The Dream Sultan sought to add Morgan’s universe to his palace. It was a powerful dreamworld, its strength would serve him well. He believed that he would have had no problem convincing Morgan to part with his dream. Who better understood that dreams were parasites that entrapped men than a boy held prisoner by his own dream? He tried to make a deal with Morgan–he would take away his dream, and without the dream Morgan would finally be able to wake up. Whether or not Morgan would have accepted the deal, we can’t say, but thanks to the intervention of Night Club we don’t have to speculate. 

 

Mr. Neiros and his students convinced Morgan that it was worth holding onto his dreams. He could learn how to make something beautiful out of his dreams. He could learn how to be happy. They were willing to teach him.

 

Morgan thought Mr. Neiros made a much better offer and helped Night Club in defeating and capturing Dream Sultan. Dream Sultan is now trapped in the form of an action figure inside Morgan’s dreamworld. His palace is a playset kept inside Morgan’s closet. Morgan is not prepared to take on the responsibility of ruling, remaking, or releasing universes per their inhabitants wishes and turns the responsibility over to ARGO, though he realizes that one day he owes it to the people of the palace to reveal who their savior is.

 

Morgan is happier than he’s ever been being the caretaker of Night Club’s meeting place. His dreamworld has a use he can be proud of, and new memories breathe life into a dreamworld build of old ones. He’s built rooms chronicling the adventures of Night Club–what they’ve done, where they’ve been, and the people they’ve met.

 

Perhaps one day Morgan will take responsibility over the palace. Maybe one day he’ll take that playset out of the closet and let it range around his house of memories.
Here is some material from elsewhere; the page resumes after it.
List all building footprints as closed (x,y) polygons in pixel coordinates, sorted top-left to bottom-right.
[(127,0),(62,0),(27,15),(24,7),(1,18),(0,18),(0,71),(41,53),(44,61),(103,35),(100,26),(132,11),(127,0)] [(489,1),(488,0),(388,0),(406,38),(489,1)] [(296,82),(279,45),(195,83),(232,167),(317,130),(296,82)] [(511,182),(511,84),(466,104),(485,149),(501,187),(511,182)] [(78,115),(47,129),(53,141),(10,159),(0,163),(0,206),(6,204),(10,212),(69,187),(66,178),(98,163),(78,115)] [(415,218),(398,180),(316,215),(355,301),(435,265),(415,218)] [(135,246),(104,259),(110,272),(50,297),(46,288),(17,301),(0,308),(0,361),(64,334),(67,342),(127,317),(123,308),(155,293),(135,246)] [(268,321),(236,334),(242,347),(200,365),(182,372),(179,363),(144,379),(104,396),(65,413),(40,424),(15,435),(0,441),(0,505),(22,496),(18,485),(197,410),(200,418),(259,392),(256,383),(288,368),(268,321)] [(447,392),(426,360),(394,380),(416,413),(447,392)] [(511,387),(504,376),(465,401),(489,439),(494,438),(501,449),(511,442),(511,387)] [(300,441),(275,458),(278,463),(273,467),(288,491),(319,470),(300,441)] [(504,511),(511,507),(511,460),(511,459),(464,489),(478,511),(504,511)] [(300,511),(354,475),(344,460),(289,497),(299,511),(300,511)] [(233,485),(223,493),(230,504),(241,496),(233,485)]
It sure would be interesting to see orbs full of galaxies float by family photos and fly over potato chip bags. But whatever he decides for the future, we can rest assured that Mr. Neiros and Night Club will be at his side helping him every step of the way.

 

Behavior:

 

Good

 

Morgan used to be a bad kid. Feeling hopeless in his situation, he sent thoughtform nightmares out from his dreamworld to terrorize the inhabitants of Joyous Harbor as they slept believing that they shouldn’t be able to enjoy both the waking and the sleeping worlds if he could only enjoy one. But he’s grown up considerably since he befriended Mr. Neiros and his Night Club, though he still has a few rough edges to smooth out. For instance, he tends to ask inappropriate questions of whoever visits him–are they dating, are they married, have they had sex. He wants to know everything about his visitors down to the last secret so he can live vicariously through them.

 

Appearance:

 

Morgan’s body sleeps in hospital clothes, his hair trimmed every so often by the nurses. His Astral dreamform used to look younger than his physical self as Morgan used his own memories of himself to develop his dreamform, but Mr. Neiros helped him update his appearance by providing him with images of his physical self and helping Morgan overcome the pain of looking at his body for the first time in years. It was a milestone in Morgan’s development as a telepath and as a person that he accepted the years his metapathogen had taken away from him.